### Work order 1
In the notebook excerpt on file paths, why are all the different paths defined at this point? Answer in one to three sentences.
### Work order 2
Answer these questions from the notebook excerpt on file paths.
(a) What share of the original data goes into the DF used for training?
(b) What share of the original data goes into the DF used for testing?
(c) How does the partition saved at NN_TEST_DF_TRAIN_PATH divide the NN test set?
### Work order 3
Do these statements agree with the notebook excerpt on file paths? Answer yes or no for each, and quote the words from the text that decide it.
(a) The DF used for training and the DF used for testing contain the same playlists.
(b) The DF used for training in the NN model is always filtered.
(c) The train-test partition of the NN test set keeps the same playlists.

### Reading text
Since we will produce many files, each one optimized for each technique, let's define here all the different paths

In [12]:
# The DF used for train (80% of the original) (playlist are different)
TRAIN_DF_PATH = os.path.join(SAVED_DFS_PATH, f"train_df-{NUM_PLAYLISTS}.json")
# The DF used for testing (20% of the original) (playlist are different)
TEST_DF_PATH = os.path.join(SAVED_DFS_PATH, f"test_df-{NUM_PLAYLISTS}.json")

# The DF used for train in the NN model (can be filtered or not)
NN_TRAIN_DF_PATH = os.path.join(SAVED_DFS_PATH, f"nn_train_df-{NUM_PLAYLISTS}.json")
# The DF used for testing in the NN model (can be filtered or not)
NN_TEST_DF_PATH = os.path.join(SAVED_DFS_PATH, f"nn_test_df-{NUM_PLAYLISTS}.json")
# The partition in train test of the NN test set. (Same playlists, different songs)
NN_TEST_DF_TRAIN_PATH = os.path.join(SAVED_DFS_PATH, f"nn_test_df-train-{NUM_PLAYLISTS}.json")

### Material provided
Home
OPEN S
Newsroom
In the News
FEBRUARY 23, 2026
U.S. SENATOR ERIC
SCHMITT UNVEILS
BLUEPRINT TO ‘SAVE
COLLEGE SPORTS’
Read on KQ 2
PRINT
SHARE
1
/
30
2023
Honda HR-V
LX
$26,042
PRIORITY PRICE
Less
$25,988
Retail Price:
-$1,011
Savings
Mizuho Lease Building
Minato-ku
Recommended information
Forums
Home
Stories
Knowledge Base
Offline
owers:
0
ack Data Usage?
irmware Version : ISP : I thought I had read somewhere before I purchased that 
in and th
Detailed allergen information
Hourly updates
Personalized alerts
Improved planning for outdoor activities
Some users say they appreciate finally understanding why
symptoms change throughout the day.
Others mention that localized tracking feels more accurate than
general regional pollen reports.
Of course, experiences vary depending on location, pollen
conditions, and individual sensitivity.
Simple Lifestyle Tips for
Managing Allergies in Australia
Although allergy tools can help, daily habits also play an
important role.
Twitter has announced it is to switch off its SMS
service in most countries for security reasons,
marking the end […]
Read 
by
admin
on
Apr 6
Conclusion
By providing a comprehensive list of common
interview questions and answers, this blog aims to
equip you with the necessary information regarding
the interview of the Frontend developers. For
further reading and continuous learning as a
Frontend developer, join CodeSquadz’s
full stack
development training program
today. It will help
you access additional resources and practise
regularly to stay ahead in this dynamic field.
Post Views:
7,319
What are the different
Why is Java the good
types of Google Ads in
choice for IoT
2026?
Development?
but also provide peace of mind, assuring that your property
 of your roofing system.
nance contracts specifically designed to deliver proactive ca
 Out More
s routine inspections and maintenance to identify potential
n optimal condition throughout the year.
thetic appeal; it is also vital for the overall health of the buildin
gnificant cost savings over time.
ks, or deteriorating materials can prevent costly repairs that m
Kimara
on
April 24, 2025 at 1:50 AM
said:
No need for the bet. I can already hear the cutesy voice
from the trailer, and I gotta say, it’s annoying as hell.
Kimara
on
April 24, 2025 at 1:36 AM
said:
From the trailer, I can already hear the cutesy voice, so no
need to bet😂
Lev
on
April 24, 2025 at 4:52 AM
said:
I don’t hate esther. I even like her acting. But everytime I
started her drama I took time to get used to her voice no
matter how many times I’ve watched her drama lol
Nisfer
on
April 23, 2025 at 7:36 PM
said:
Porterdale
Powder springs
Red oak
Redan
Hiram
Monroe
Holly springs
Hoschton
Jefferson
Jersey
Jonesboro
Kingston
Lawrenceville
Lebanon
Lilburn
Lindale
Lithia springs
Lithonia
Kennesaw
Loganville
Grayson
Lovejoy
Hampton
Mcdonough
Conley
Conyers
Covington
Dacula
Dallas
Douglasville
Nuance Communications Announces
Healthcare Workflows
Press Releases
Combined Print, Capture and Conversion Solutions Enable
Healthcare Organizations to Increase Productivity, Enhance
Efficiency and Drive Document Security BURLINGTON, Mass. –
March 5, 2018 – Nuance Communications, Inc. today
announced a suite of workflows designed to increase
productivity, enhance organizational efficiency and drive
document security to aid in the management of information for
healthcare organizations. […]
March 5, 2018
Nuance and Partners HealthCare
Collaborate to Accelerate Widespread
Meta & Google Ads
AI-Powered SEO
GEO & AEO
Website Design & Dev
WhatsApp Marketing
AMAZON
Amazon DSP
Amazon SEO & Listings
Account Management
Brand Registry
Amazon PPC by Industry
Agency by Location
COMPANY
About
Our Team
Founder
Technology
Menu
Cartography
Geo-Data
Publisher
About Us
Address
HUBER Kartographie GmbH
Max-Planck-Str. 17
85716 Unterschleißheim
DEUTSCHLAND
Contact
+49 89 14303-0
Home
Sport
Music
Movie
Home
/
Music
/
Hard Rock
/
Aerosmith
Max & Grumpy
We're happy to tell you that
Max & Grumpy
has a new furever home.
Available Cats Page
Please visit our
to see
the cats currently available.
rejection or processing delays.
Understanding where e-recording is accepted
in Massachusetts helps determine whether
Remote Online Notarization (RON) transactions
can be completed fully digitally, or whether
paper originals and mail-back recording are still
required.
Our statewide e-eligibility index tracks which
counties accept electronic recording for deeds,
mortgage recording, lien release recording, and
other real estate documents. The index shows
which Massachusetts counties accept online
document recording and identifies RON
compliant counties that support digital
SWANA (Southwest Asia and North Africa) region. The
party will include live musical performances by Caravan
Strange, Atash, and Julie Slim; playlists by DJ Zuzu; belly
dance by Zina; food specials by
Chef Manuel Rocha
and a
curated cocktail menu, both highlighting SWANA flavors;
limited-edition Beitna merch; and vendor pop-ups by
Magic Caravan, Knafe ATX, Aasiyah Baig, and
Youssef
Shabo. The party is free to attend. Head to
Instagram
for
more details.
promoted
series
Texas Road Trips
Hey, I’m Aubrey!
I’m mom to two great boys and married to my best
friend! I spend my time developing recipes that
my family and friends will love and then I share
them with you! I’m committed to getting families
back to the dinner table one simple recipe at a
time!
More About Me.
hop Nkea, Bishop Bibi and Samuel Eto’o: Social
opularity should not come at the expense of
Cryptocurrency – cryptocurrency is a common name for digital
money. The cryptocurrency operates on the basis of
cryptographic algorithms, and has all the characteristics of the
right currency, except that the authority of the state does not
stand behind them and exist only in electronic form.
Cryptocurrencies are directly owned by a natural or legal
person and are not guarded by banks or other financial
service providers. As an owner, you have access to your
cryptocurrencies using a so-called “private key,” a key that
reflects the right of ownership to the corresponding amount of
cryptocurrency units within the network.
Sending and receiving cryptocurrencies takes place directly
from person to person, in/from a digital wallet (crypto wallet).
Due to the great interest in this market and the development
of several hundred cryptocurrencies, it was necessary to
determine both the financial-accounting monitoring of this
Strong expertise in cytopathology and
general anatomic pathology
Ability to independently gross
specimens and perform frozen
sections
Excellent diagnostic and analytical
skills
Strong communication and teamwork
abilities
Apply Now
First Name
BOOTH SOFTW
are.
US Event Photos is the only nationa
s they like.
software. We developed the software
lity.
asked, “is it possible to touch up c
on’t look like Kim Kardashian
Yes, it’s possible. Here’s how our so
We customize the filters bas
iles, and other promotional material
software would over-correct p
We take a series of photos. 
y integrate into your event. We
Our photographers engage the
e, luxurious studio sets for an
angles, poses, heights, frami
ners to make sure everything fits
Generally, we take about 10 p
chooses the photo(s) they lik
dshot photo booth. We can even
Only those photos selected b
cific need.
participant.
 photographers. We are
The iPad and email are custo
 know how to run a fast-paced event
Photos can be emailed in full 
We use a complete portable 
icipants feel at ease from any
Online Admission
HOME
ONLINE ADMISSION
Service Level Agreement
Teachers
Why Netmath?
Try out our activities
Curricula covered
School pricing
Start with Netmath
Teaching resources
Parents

### Your response 1
The paths are defined together here because many files will be produced, each one optimized for a different technique.

### Your response 2
(a) 80% of the original.
(b) 20% of the original.
(c) It splits the NN test set into train and test with the same playlists but different songs.

### Your response 3
(a) No: "(playlist are different)"
(b) No: "(can be filtered or not)"
(c) Yes: "(Same playlists, different songs)"